Saturday, November 5, 2011

Day Five - Inspiration In Strange Places

Word Count -11102

I have found inspiration in some interesting places in my thirty or so odd years of writing. I once got inspired to write  a Halloween story for a creative writing class while sitting on the toilet and staring at a package of Charmin sitting on a shelf. So I guess I really shouldn't be surprised that I found inspiration from an old country song whilst riding in a cab enroute to the doctors office. Incidentally, I am resisting the urge to rant about the injustice of cab drivers torturing riders by forcing them to listen to country music. I could go on for hours about that, but after my lunch date rant yesterday, I don't think it would be nice to subject you to two days of ranting - so I will refrain.


A couple blocks from the clinic this song comes on, a country song that for some odd reason didn't make me want to vomit violently when it was released back in 1997. "When You Say Nothing At All" by Allison Krauss and Keith Whitley

Torture Yourself At Your Own Risk

Suddenly, images start jumping into my head right and left - so fast that it was like one of those cheesy usless crap detective shows *coughUNFORGETABLEcough* where the detective has supernatural powers and everything they have ever seen flashes before their eyes just before they figure out it was professor magenta in the alley with the crack pipe.

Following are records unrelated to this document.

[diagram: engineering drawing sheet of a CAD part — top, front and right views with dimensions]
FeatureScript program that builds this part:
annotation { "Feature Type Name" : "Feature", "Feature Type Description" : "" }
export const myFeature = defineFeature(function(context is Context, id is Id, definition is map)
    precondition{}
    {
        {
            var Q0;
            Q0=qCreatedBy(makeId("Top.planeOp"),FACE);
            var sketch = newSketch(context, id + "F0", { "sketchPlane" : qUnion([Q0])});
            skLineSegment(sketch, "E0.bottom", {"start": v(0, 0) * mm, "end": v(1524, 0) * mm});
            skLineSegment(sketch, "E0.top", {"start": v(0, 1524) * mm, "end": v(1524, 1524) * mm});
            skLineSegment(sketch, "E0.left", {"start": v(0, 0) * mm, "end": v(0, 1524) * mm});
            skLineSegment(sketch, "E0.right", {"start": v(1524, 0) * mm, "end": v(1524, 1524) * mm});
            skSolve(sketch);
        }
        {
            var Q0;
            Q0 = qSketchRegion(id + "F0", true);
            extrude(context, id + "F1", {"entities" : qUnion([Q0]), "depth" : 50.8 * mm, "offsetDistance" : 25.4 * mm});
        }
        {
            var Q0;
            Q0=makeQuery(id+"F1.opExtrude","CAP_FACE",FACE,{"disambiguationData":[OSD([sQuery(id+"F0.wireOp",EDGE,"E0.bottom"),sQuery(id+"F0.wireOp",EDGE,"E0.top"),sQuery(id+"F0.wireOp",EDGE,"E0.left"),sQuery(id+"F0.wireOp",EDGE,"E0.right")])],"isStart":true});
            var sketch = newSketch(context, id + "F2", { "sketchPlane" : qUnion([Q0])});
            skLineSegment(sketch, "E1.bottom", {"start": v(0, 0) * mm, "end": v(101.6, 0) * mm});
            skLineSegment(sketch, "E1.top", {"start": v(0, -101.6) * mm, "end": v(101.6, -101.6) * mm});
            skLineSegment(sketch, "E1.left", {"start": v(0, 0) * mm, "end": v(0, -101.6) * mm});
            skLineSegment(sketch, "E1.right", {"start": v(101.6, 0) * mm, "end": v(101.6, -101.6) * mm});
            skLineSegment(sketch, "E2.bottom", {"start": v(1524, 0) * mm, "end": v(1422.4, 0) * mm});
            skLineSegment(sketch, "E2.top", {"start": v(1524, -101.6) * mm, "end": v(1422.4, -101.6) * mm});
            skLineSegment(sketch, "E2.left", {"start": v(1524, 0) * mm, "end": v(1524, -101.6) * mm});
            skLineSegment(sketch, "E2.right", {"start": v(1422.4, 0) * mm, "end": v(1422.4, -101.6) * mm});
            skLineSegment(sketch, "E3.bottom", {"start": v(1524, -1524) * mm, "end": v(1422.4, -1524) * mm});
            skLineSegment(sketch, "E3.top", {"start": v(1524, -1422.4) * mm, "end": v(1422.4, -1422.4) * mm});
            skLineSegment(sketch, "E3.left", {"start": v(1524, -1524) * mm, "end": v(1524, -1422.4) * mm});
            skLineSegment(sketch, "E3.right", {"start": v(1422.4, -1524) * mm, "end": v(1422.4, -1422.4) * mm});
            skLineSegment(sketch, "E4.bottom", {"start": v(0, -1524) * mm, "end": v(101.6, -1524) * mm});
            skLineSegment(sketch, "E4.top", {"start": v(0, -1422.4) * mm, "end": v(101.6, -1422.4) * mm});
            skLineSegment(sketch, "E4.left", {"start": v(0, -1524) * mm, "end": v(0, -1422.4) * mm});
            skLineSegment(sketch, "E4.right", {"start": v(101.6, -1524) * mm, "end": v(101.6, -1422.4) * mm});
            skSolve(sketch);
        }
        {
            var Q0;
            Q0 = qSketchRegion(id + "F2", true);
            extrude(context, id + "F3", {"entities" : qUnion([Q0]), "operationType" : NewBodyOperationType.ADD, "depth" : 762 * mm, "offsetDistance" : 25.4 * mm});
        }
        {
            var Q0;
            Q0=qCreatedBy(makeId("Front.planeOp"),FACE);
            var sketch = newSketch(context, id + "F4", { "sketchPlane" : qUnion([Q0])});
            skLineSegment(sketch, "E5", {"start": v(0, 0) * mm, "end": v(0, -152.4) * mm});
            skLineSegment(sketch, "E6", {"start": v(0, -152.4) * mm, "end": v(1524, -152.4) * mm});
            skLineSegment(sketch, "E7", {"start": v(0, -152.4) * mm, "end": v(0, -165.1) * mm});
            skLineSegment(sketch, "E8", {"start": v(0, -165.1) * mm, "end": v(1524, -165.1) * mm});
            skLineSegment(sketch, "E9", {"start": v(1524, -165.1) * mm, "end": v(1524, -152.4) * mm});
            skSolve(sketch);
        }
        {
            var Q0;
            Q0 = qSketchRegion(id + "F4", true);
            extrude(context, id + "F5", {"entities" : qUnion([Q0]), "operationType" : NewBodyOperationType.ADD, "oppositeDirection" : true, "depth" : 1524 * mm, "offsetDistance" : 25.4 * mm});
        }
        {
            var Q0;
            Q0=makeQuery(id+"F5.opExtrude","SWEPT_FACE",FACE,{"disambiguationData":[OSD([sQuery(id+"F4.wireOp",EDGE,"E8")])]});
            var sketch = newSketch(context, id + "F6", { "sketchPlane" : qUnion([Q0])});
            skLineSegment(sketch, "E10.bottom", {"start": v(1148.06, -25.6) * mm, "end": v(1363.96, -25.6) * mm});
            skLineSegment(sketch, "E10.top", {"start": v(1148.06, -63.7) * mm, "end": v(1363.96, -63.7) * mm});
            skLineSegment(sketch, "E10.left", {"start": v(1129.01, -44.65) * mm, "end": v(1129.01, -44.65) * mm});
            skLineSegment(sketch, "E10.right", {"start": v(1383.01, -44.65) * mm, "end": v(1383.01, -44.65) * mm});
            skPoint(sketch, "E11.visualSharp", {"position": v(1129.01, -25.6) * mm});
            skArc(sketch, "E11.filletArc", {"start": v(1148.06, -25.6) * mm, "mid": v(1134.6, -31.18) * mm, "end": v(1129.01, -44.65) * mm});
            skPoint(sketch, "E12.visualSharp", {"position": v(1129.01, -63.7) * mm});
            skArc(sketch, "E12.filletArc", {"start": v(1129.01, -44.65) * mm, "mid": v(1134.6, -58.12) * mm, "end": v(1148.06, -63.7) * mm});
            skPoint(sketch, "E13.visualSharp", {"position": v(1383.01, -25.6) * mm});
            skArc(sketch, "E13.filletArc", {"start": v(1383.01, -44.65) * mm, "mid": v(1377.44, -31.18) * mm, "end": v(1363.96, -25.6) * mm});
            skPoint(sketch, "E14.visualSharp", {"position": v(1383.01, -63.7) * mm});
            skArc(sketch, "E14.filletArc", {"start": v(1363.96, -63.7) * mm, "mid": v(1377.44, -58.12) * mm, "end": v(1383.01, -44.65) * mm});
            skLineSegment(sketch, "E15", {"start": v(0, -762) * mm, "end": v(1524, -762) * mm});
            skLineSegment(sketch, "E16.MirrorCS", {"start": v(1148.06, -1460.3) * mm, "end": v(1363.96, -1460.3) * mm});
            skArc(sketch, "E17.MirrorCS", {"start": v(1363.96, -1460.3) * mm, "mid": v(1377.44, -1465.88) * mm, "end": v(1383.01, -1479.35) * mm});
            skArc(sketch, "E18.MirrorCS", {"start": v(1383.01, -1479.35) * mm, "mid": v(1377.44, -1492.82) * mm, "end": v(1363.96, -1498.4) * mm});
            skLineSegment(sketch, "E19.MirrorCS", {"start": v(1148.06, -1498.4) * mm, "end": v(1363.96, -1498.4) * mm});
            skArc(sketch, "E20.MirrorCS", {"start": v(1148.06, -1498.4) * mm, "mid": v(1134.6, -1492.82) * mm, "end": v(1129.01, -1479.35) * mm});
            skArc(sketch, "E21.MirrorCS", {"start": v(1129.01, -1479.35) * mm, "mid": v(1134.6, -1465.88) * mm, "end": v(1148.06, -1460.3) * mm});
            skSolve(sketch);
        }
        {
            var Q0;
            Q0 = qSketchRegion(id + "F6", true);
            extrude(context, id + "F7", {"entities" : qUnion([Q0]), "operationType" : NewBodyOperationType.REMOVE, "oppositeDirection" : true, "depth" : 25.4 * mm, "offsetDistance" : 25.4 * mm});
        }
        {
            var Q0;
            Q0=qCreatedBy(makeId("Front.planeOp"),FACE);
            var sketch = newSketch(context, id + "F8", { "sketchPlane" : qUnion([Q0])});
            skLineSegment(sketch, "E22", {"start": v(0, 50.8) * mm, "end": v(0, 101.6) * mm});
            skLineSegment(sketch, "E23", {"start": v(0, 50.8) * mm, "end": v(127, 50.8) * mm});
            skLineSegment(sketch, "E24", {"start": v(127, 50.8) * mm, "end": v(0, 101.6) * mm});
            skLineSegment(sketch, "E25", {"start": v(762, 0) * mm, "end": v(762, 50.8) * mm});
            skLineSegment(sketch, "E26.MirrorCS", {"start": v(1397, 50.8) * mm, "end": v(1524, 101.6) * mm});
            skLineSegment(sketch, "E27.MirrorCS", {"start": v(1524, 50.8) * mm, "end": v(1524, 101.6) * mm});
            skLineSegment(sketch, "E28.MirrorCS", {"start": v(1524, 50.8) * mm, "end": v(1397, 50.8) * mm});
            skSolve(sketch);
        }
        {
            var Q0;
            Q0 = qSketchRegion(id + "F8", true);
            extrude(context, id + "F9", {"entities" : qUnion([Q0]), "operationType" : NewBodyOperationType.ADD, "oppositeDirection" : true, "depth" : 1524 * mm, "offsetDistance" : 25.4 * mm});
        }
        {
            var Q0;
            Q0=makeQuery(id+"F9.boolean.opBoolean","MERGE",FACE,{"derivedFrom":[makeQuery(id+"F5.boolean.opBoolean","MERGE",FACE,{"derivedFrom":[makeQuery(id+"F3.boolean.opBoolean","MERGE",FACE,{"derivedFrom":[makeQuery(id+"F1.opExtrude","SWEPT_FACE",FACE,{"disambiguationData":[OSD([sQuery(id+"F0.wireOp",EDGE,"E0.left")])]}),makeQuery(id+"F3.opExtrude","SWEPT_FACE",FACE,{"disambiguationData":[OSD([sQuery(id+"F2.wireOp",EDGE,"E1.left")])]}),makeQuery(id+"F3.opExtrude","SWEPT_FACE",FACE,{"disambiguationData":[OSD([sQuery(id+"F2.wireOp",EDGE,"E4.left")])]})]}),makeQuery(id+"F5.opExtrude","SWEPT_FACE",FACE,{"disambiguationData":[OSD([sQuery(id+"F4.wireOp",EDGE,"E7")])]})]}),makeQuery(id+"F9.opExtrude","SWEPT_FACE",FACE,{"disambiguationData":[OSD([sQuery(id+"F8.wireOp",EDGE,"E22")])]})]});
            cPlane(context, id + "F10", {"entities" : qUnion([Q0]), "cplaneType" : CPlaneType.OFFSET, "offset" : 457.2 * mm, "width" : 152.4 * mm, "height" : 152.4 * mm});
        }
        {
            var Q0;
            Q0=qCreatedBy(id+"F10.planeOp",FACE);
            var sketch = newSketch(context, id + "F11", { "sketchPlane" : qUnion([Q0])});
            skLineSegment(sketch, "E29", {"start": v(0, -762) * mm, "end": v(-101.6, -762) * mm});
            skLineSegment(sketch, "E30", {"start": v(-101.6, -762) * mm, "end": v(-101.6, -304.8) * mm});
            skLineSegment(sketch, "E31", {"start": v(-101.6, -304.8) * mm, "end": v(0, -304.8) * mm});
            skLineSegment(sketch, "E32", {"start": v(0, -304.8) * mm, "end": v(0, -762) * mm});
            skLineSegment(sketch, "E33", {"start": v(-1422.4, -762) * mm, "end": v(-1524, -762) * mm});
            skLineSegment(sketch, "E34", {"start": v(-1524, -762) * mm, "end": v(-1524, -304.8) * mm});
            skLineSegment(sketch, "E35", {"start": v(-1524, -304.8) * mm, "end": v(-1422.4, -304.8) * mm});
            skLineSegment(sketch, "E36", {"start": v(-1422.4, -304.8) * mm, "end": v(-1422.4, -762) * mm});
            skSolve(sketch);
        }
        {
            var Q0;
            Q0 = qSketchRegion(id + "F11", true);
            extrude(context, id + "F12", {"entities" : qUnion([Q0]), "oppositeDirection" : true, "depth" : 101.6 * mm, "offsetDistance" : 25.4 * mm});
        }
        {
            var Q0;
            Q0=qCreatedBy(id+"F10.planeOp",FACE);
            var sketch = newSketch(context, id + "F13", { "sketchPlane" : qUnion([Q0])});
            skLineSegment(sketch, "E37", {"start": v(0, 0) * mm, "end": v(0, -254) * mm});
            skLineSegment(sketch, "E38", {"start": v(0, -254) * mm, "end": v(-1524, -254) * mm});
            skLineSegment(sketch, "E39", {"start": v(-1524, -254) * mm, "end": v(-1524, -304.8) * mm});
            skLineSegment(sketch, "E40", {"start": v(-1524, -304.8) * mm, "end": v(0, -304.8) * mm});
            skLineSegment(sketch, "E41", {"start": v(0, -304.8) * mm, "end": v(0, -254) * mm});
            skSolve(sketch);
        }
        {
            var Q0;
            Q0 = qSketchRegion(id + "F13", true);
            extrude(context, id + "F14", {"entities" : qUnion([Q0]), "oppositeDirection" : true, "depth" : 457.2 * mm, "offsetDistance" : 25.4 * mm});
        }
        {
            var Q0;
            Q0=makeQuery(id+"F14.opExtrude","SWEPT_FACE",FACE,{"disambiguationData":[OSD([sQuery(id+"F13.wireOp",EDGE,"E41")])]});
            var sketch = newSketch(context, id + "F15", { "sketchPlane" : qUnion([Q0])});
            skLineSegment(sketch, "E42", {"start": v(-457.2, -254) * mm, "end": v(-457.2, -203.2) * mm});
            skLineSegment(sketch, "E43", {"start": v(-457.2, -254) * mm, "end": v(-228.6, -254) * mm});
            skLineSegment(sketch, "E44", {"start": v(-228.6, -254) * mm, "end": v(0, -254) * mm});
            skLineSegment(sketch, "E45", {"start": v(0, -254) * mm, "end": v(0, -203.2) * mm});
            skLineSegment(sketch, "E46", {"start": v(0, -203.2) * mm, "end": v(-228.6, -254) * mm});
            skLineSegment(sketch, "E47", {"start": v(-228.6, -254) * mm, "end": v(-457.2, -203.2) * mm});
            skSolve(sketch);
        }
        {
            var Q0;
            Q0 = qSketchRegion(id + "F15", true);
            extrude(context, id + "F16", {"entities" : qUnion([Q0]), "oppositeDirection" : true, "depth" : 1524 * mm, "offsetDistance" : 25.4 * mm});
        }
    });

My characters came to life in my head in the most amazing way.  I saw it - a wedding in which they had been forced to participate, stuck now by decorum to dance in ugly clothes to a schmaltzy love song when - she hates him because they got drunk and slept together and she didn't know he was engaged, he doesn't remember sleeping with her but remembers he slept with someone and is now searching for her  - and oh yeah, she just found out she is pregnant. So there they are, my dysfunctional Cinderella and Prince Charming, in what could be an amazing scene.

I am picturing her hostility, the anger over the grating hypocrisy of the words of the love song, his bafflement at her hostility, the realization that being so close to her feels familiar - maybe the first step to his discovery that she is the one? Finally, a question or comment that leads to a face slap (or maybe a foot stomp)  in front of his family and all their friends, and then finally his being left to stand alone on the dance floor while she runs off into the moonlight where she has a good cry. Which she of course, blames on pregnancy hormones. Fade to Black on the bewildered Prince Charming standing in the middle of the crowded dance floor hand on his cheek - or jumping up and down - foot in hand.

I love the scene, even though right now it is just a baby scene, a bit of white smoke with schmaltzy music that is at least five to eight chapters away. I am even forcing myself to listen to the song again, just to see if the scene develops more. I may even break my long standing hatred of writing ahead and skipping scenes to get this thing down while it is new and fresh in my head.

That is the awesome thing about inspiration. It takes you places, like a parent taking their child by the hand and leading them in the proper direction. There was a time when I used to scoff at those who said their stories took them where it wanted to go. That was a long time ago, long before I realized just how true it was. How many times have I started out to write a story about one thing and had to go in a direction that ended completely different than what I expected? Yes, usually they end up at my planned destination - my couple gets together, the war ends and the good guys win, but by following the inspiration, the ride is so much more fun. The stories that end up running amok are the ones that have always ended up being the most popular as well. My most popular story on started out as a ten chapter quicky that ended up thirty chapters and took my characters all over the place emotionally and geographically. It was one mother of a ride.

So I guess if being inspired is the trade off for being forced to endure a cheesy country song in the back of a cab, it is a fair price to pay.

But if inspiration starts cuing up to  Led Zepplin's  "Black Dog" Ala elevator muzak - I'm putting my foot down.